BREYER: The case before us involves aliens, who no other country will take, at least not so far, and we hold in interpreting the provision as applied to those aliens who are in confinement, that the statute does not permit the Attorney General to keep them in custody indefinitely, but rather it implicitly limits custody to a period reasonably necessary to bring about the alien’s removal.
… and lawyer Adams argued that “reasonable time” is implied as 6 months’ detention. After that, the government has no power to hold someone without a hearing.
But the government counters that’s only so when no other country will take the person. That’s not the situation here. Mexico will take them back.
Justice Elena Kagan took the detainees’ perspective:
KAGAN: I’m not sure it quite matters to the person who’s in detention whether you’re in detention because they can’t find a country or whether they’re in detention because the immigration system is backed up.
So did Justice Sonia Sotomayor in this exchange with another lawyer for the government.
SOTOMAYOR: Most of these noncitizens are overwhelmingly nonlawyers, and for virtually all of them, English is not a first language. Most of them are impoverished. And without the ability, given that the only opportunity they have is administrative, and so they're unlikely to be represented by lawyers, how are these aliens, without the help of the courts and lawyers, supposed to protect their rights?
RAYNOR: Justice Sotomayor, the regulations provide for an interpreter if the non-citizen needs it. The non-citizen is entitled to be represented if he so chooses. And the non-citizen can submit information.
SOTOMAYOR: They are not entitled to lawyers. They have to go find one.
RAYNOR: It is correct that the government does not pay for lawyers in this context. But that -- that's obvious --
SOTOMAYOR: It's hard to see how impoverished people, unfamiliar with the workings of this government, of this country, are going to find lawyers.

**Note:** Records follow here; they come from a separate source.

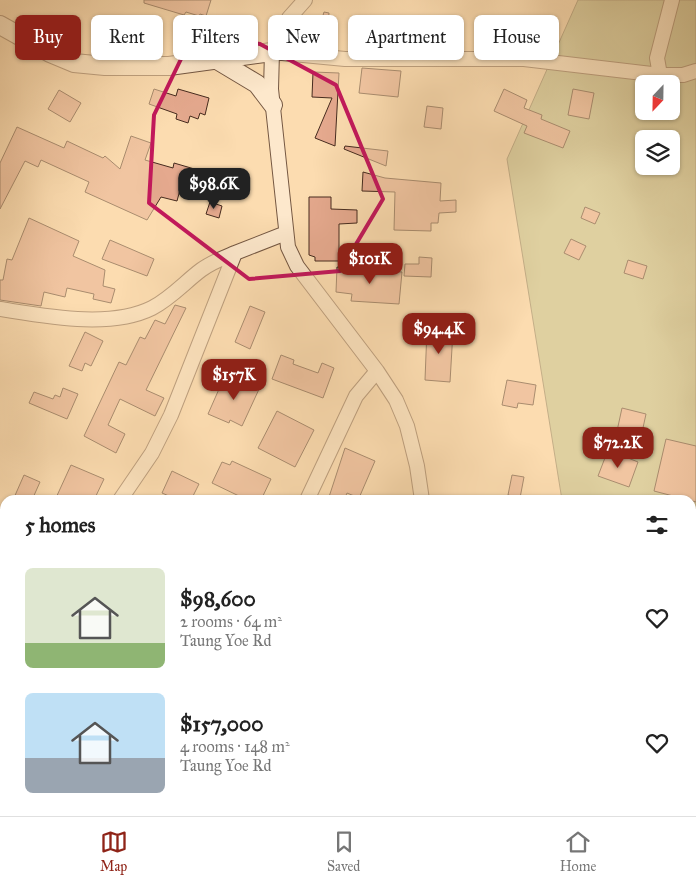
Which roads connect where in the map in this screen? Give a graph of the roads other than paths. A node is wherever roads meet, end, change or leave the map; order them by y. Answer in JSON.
{"nodes":[{"id":1,"x":305,"y":0,"type":"edge"},
{"id":2,"x":672,"y":0,"type":"edge"},
{"id":3,"x":292,"y":15,"type":"edge"},
{"id":4,"x":0,"y":25,"type":"edge"},
{"id":5,"x":338,"y":58,"type":"edge"},
{"id":6,"x":217,"y":60,"type":"joint"},
{"id":7,"x":272,"y":60,"type":"edge"},
{"id":8,"x":696,"y":72,"type":"edge"},
{"id":9,"x":660,"y":75,"type":"joint"},
{"id":10,"x":680,"y":75,"type":"edge"},
{"id":11,"x":273,"y":105,"type":"junction"},
{"id":12,"x":286,"y":233,"type":"junction"},
{"id":13,"x":235,"y":252,"type":"junction"},
{"id":14,"x":0,"y":309,"type":"edge"},
{"id":15,"x":377,"y":371,"type":"junction"},
{"id":16,"x":123,"y":495,"type":"edge"},
{"id":17,"x":309,"y":495,"type":"edge"},
{"id":18,"x":421,"y":495,"type":"edge"}],
"edges":[{"from":1,"to":3,"type":"street"},
{"from":2,"to":9,"type":"street"},
{"from":4,"to":6,"type":"street"},
{"from":5,"to":9,"type":"street"},
{"from":6,"to":11,"type":"street"},
{"from":7,"to":11,"type":"street"},
{"from":8,"to":10,"type":"street"},
{"from":11,"to":12,"type":"street"},
{"from":12,"to":13,"type":"street"},
{"from":12,"to":15,"type":"street"},
{"from":13,"to":14,"type":"street"},
{"from":13,"to":16,"type":"street"},
{"from":15,"to":17,"type":"street"},
{"from":15,"to":18,"type":"street"}]}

The two sides battled over who decides whether a detainee gets a hearing for possible release. The aliens argue it should not be a mere immigration officer, it should be a judge, who can ensure the system honors due-process rights.
Justice Alito wondered about procedural matters such as the burden of proof— who has to prove what:
ALITO: Where the alien has illegally entered the country, reentered the country after removal, does the government have a clear and convincing evidence burden to show that this alien is not a flight risk?
ADAMS: Where that person has already been found by a DHS official …
…Lawyer Adams for the noncitizens arguing that yes, the government has the burden to show the alien is a flight risk or danger to the community. And that’s because his clients have bona fide claims of persecution in their home countries. Asylum officials said so.
And so it went, lawyer Gannon for the government pointing out this is only a small slice of people here. The success rate to avoid deportation after all is said and done isn’t very high. Most of them will not be allowed to remain in the United States.
Lawyer Raynor for the government ended his argument this way:
RAYNOR: They were already subject to a removal order. They illegally re-entered the United States. That is a statutory condition for reinstatement. You only get reinstatement if you illegally reenter the United States. And then, once back in the United States, they were apprehended again and ordered removed again. We know, by definition, those non-citizens pose a greater risk of flight based on their past conduct.
However the court decides, it will affect thousands of people in this country illegally or in detention. It will also affect American taxpayers, who after all, foot the bills. It’s the responsibility of the government to protect its citizens from harm that a detainee who intends to flee or commit more crimes.
Most of the justices seemed reluctant to do the job of Congress and rewrite the law. So even with an immigration system so backlogged and overwhelmed, the court seems most likely to leave the task with Congress, which has repeatedly demonstrated an unwillingness to take it up.
And that’s this week’s Legal Docket.